## Soal Latihan 1
Susunlah baris-baris catatan sebagai tabel Markdown berkolom Nomor dan Baris, mulai dari baris pertama catatan sampai dengan baris yang memuat "picture [448, 239, 1190, 1006]", termasuk kedua ujungnya. Baris kosong tidak dimasukkan.
--- Kutipan ---
Perlu Dukungan Banyak Pihak
Hal ini tetap menjadi kunci setiap kemungkinan keberhasilan yang nyata. Akan tetapi, apabila kita mengamati dari dekat apa yang terlaksanakan dalam pendidikan khusus, maka kita cenderung menemukan. Bahwa perhatian semacam itu yang seperti dilakukan oleh orangtua dan orang-orang lainnya dalam menangani langsung, dalam praktiknya, lebih daripada sekadar omongan saja (hlm. 270).”
Situasi yang Prof. Wall sampaikan dalam memberikan penjelasan keterkaitan pendidikan terhadap difabel harus banyak dukungan dari pihak internal, masyarakat sekitar, dan negara. Peran pemerintah bukan justru memangkas anggaran bagi pendidikan difabel, untuk kepentingan program kerja yang tak masuk akal.
Semestinya pemerintah memaksimalkan anggaran untuk peningkatan kapasitas pendidikan difabel dan kemampuan keterampilannya. Sebab jika langkah tersebut direalisasikan dapat jadi bukti kongkrit bahwa negara memberikan perhatian kepada penyandang disabilitas pada ranah pendidikan.
Sebab, Undang-Undang menjamin bahwa mereka juga harus tumbuh dan berkembang dan mendapatkan kesempatan yang sama dengan masyarakat non-difabel. Baik dalam ranah pendidikan, pekerjaan, dan kesejahteraan.
Mencari Keadilan
Frasa keadilan untuk memperjuangkan hak-hak penyandang disabilitas dalam ranah pendidikan tidak sekadar program kerja semata. Akan tetapi kewajiban yang harus terlaksanakan pemerintah dalam suatu negara.
---
## Soal Latihan 2
Jawablah pertanyaan berikut berdasarkan kutipan tentang pendidikan difabel.
(a) Dari pihak mana saja pendidikan difabel harus mendapat dukungan?
(b) Untuk apa semestinya pemerintah memaksimalkan anggaran?
(c) Apa yang dijamin Undang-Undang bagi penyandang disabilitas?
--- Cuplikan Data ---
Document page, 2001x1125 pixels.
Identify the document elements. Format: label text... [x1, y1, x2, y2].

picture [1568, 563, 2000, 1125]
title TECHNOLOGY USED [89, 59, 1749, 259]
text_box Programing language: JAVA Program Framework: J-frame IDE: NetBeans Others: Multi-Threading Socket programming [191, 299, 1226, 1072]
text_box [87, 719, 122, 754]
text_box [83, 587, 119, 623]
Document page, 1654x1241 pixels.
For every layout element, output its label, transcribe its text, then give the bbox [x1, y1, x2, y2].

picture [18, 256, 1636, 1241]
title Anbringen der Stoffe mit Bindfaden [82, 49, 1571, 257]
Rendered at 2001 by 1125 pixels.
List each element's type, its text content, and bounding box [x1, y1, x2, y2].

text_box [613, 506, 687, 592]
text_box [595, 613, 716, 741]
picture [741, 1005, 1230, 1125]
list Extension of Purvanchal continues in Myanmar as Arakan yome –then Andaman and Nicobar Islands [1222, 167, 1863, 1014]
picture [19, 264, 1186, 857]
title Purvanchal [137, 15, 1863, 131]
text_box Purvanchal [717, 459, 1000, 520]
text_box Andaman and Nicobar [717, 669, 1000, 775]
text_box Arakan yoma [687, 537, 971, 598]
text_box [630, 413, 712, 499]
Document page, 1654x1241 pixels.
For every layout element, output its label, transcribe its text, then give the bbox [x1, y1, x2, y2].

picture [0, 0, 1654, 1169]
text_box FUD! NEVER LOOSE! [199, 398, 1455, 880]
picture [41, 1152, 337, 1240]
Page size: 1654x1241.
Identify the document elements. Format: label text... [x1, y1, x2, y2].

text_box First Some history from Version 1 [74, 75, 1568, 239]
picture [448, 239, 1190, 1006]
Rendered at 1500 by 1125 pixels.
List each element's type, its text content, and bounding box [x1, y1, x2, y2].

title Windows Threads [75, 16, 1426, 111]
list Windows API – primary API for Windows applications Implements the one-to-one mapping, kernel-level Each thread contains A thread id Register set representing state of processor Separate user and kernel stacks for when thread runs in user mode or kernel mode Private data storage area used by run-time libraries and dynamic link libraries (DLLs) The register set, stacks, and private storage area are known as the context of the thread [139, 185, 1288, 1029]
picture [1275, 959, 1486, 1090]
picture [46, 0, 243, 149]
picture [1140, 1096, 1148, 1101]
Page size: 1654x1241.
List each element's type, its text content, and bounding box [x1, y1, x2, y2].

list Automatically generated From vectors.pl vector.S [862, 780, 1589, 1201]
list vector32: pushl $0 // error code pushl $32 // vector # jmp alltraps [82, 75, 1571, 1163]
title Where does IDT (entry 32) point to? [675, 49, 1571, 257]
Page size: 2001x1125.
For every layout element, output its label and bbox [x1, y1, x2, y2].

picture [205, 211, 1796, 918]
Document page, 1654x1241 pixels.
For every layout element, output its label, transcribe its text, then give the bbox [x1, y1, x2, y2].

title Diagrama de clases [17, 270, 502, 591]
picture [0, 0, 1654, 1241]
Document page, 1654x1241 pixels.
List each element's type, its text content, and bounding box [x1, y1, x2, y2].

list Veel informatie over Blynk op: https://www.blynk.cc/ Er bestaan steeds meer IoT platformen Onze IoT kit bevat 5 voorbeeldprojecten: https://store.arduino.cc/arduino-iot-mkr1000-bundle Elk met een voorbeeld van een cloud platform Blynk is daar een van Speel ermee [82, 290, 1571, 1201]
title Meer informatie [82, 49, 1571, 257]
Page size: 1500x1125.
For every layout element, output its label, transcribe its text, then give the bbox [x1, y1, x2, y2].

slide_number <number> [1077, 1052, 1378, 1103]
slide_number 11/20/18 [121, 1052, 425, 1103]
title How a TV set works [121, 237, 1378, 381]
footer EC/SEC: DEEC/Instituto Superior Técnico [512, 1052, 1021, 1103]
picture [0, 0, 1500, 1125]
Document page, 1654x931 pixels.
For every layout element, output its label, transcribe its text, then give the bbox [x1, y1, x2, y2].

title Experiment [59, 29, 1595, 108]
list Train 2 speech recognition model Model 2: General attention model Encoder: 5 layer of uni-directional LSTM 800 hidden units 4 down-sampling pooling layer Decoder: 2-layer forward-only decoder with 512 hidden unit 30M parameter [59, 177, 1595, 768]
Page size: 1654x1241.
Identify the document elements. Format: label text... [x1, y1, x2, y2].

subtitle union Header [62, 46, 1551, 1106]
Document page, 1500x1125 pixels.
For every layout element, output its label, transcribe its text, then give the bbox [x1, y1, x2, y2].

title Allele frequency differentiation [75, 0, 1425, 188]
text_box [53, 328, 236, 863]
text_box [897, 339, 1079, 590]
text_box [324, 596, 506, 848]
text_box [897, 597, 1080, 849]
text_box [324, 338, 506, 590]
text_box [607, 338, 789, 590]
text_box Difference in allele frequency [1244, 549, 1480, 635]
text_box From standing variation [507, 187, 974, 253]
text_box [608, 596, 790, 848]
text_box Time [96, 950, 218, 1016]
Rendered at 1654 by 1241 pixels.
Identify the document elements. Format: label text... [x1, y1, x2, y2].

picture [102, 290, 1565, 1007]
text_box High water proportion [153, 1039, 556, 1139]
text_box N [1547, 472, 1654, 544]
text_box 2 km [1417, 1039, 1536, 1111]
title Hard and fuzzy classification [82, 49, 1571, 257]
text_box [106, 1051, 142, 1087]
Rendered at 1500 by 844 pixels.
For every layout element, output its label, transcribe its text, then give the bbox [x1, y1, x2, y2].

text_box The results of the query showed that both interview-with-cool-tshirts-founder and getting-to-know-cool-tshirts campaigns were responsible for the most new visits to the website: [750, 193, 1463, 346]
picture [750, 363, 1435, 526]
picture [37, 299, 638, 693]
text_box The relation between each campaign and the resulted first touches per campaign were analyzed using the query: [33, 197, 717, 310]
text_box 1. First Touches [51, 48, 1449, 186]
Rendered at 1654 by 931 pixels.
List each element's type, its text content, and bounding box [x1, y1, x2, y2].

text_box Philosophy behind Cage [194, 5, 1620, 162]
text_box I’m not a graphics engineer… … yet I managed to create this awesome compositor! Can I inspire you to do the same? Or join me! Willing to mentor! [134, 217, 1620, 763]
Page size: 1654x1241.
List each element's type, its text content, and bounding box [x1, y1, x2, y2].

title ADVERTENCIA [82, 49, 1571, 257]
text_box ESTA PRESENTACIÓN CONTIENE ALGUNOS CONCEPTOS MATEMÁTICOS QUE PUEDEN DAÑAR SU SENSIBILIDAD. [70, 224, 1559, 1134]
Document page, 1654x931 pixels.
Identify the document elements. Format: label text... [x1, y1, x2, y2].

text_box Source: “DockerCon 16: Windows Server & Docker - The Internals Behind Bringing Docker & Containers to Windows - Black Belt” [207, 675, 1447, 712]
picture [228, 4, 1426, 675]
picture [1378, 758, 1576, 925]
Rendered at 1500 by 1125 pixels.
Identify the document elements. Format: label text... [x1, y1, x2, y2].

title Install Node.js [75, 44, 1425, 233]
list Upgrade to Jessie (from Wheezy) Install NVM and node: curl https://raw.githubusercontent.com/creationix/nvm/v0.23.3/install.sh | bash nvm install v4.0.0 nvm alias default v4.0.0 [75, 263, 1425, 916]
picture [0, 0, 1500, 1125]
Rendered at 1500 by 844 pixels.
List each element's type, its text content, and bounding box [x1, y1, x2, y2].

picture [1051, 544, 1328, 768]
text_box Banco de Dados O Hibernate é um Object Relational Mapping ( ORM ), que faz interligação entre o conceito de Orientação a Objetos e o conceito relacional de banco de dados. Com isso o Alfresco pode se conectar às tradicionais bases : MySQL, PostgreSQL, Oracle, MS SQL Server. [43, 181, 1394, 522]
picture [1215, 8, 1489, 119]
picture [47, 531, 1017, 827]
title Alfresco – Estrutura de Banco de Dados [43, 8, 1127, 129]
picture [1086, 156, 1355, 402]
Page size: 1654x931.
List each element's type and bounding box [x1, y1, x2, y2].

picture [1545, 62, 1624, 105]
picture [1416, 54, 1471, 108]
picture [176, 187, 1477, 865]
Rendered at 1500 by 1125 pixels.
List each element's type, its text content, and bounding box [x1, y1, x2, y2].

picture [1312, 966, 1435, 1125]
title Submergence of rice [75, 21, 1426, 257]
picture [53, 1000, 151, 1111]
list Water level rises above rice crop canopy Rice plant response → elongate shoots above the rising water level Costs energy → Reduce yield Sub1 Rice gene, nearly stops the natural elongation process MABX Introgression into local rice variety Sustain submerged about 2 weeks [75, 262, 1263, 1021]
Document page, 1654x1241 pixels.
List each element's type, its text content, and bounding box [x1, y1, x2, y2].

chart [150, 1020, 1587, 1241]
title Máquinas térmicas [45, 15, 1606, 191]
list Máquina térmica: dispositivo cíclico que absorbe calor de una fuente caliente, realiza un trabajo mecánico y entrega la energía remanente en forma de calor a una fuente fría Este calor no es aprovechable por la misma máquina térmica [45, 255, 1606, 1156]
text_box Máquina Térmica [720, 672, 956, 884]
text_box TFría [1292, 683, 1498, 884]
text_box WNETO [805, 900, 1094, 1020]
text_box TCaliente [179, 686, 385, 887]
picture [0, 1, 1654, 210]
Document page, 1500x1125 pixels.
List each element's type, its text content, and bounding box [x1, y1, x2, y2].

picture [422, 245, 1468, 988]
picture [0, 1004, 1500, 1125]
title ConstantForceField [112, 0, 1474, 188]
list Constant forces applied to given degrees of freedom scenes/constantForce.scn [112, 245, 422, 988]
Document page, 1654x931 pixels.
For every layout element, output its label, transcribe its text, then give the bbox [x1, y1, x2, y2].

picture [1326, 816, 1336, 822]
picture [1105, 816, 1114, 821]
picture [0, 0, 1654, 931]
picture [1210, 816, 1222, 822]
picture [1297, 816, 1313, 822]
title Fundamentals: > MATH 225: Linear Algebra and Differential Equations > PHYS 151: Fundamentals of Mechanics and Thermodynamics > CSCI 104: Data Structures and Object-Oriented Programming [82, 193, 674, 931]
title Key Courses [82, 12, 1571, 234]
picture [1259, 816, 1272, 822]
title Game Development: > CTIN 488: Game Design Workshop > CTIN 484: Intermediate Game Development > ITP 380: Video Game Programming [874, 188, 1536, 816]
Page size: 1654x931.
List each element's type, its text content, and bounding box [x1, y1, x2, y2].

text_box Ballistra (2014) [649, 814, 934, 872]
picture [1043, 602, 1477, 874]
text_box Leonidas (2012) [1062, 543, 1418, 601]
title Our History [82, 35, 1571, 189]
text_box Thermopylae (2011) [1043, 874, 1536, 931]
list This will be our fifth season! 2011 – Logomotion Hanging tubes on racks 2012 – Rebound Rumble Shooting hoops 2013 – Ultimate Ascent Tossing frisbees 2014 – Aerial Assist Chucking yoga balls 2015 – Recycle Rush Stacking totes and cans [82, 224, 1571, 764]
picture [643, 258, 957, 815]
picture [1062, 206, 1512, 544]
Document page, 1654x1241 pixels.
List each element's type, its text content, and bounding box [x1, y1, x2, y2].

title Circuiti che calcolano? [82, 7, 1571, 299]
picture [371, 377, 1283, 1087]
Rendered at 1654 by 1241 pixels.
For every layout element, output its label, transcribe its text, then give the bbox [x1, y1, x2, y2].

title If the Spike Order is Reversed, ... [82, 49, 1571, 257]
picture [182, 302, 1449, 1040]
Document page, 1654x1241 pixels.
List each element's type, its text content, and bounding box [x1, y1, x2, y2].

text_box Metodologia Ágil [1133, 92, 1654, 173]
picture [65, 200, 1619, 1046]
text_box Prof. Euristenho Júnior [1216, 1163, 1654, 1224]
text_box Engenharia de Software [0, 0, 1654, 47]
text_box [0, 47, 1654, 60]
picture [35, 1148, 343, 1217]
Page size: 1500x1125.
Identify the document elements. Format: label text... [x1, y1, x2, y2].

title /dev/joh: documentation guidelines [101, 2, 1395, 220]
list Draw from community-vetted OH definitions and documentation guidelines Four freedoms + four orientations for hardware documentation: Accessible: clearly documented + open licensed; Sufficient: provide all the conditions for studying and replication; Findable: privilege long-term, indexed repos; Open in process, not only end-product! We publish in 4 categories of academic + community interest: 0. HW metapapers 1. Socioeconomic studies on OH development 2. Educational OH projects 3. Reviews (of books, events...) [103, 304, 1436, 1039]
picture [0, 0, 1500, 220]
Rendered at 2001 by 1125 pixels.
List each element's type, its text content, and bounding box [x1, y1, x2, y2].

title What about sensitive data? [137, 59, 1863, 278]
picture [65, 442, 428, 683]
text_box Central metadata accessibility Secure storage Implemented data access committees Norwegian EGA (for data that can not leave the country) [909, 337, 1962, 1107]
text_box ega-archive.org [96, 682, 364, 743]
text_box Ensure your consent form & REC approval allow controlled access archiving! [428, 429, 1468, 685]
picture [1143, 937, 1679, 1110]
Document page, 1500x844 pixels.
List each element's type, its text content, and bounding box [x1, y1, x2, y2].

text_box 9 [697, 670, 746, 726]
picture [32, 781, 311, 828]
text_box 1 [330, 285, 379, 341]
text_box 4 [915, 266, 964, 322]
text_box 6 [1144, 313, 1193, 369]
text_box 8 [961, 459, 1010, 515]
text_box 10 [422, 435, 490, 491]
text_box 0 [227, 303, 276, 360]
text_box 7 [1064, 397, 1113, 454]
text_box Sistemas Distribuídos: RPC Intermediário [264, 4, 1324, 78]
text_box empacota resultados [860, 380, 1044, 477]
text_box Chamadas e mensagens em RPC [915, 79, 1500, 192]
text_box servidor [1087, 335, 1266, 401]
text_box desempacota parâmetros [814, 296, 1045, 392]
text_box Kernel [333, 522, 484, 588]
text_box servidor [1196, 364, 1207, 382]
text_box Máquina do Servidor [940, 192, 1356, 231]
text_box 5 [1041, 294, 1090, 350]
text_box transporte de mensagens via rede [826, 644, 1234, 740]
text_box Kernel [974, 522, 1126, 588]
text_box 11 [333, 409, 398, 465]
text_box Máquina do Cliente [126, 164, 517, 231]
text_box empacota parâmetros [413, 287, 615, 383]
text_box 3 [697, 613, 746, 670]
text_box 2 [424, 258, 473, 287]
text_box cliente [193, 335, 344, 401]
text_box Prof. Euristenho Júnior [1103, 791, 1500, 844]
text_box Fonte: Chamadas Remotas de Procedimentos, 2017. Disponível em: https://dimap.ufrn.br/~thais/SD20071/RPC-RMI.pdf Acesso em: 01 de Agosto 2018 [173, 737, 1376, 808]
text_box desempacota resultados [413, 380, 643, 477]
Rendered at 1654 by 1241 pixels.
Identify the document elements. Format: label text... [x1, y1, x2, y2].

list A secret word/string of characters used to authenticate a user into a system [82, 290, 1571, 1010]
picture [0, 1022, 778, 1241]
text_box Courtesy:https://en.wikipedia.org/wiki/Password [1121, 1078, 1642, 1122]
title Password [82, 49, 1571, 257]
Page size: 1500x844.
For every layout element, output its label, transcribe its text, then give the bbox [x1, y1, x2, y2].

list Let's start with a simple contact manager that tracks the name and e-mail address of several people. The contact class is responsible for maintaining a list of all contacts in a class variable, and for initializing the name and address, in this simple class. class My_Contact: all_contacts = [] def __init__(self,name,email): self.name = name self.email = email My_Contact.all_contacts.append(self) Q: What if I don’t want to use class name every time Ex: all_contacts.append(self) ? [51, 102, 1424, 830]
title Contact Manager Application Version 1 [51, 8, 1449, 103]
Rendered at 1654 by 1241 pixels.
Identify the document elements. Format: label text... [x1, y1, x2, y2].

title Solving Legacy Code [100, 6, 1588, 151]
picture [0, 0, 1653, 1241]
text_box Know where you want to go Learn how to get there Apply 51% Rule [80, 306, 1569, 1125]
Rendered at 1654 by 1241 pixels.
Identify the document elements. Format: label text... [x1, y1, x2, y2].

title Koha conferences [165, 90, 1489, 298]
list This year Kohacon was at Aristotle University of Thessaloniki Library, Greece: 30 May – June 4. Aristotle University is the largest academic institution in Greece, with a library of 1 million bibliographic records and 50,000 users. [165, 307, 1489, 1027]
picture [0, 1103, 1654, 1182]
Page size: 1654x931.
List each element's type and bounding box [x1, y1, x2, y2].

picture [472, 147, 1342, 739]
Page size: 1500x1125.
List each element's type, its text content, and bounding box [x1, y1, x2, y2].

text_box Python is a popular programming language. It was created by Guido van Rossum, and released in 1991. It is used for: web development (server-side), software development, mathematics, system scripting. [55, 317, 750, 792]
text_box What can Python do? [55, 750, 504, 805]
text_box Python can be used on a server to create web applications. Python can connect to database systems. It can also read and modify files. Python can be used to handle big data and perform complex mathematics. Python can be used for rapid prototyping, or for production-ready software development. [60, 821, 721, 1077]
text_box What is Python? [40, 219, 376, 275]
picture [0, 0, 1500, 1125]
---
## Jawaban 1
| Nomor | Baris |
|---|---|
| 1 | Document page, 2001x1125 pixels. |
| 2 | Identify the document elements. Format: label text... [x1, y1, x2, y2]. |
| 3 | picture [1568, 563, 2000, 1125] |
| 4 | title TECHNOLOGY USED [89, 59, 1749, 259] |
| 5 | text_box Programing language: JAVA Program Framework: J-frame IDE: NetBeans Others: Multi-Threading Socket programming [191, 299, 1226, 1072] |
| 6 | text_box [87, 719, 122, 754] |
| 7 | text_box [83, 587, 119, 623] |
| 8 | Document page, 1654x1241 pixels. |
| 9 | For every layout element, output its label, transcribe its text, then give the bbox [x1, y1, x2, y2]. |
| 10 | picture [18, 256, 1636, 1241] |
| 11 | title Anbringen der Stoffe mit Bindfaden [82, 49, 1571, 257] |
| 12 | Rendered at 2001 by 1125 pixels. |
| 13 | List each element's type, its text content, and bounding box [x1, y1, x2, y2]. |
| 14 | text_box [613, 506, 687, 592] |
| 15 | text_box [595, 613, 716, 741] |
| 16 | picture [741, 1005, 1230, 1125] |
| 17 | list Extension of Purvanchal continues in Myanmar as Arakan yome –then Andaman and Nicobar Islands [1222, 167, 1863, 1014] |
| 18 | picture [19, 264, 1186, 857] |
| 19 | title Purvanchal [137, 15, 1863, 131] |
| 20 | text_box Purvanchal [717, 459, 1000, 520] |
| 21 | text_box Andaman and Nicobar [717, 669, 1000, 775] |
| 22 | text_box Arakan yoma [687, 537, 971, 598] |
| 23 | text_box [630, 413, 712, 499] |
| 24 | Document page, 1654x1241 pixels. |
| 25 | For every layout element, output its label, transcribe its text, then give the bbox [x1, y1, x2, y2]. |
| 26 | picture [0, 0, 1654, 1169] |
| 27 | text_box FUD! NEVER LOOSE! [199, 398, 1455, 880] |
| 28 | picture [41, 1152, 337, 1240] |
| 29 | Page size: 1654x1241. |
| 30 | Identify the document elements. Format: label text... [x1, y1, x2, y2]. |
| 31 | text_box First Some history from Version 1 [74, 75, 1568, 239] |
| 32 | picture [448, 239, 1190, 1006] |

## Jawaban 2
(a) Dari pihak internal, masyarakat sekitar, dan negara.
(b) Untuk peningkatan kapasitas pendidikan difabel dan kemampuan keterampilannya.
(c) Mereka harus tumbuh dan berkembang serta mendapatkan kesempatan yang sama dengan masyarakat non-difabel, baik dalam ranah pendidikan, pekerjaan, maupun kesejahteraan.